BAIN RAISES $4.25BN FOR TWO FUNDS
The Boston buyout shop reportedly managed to round up commitments in less than two months in one of the largest fundraisings of the year. Bain has raised $3.5 billion (€3.28 billion) for Bain Capital Fund VII, beating its $3 billion goal, and met a $750 million target for a fund that will be co-invested alongside Fund VIII. Most of the capital committed to the fund comes from endowments, foundations and wealthy families, with a small number of pension plans in the mix as well. Bain's successful fundraising comes shortly after the firm and a private equity consortium comprising Charlesbank Capital Partners, JP Morgan Partners, CIBC Argosy Merchant Fund and BancBoston Capital sold Sealy, the world's largest manufacturer of mattresses, to KKR for $1.5 billion. Bain and its co-investors reportedly earned a return of five times their original investment on the deal.

Bain's success also follows on the heels of two other significant US buyout fundraisings this year. In April, Menlo Park, California- and New York-based Silver Lake Partners announced the final close of its $3.6 billion second fund, making it the largest buyout vehicle focused on large-scale investments in what the firm dubs “mature technology” and related growth companies.

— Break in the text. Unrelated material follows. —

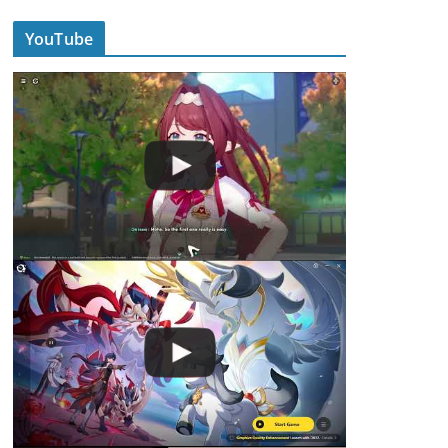
YouTube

In February, Fort Worth, Texas-based buyout house Texas Pacific Group held a final close on its fourth private equity fund, drawing a total of $5.3 billion in capital commitments from an international investor base.

ARCLIGHT CLOSES $1.6BN ENERGY FUND
The Boston-based energy investment firm intends to invest in the coal, natural gas, power generation, and electric and gas transmission and distribution industries. Fundraising for the oversubscribed vehicle began in October 2003. and it received commitments from more than 75 investors. Return backers such as The Caisse de depot et placement du Québec and the University of Texas were joined by institutional newcomers Adams Street Partners and CalPERS. Ropes and Gray provided legal advice to ArcLight while Probitas Partners acted as the placement agent. ArcLight currently manages $2.5 billion in assets.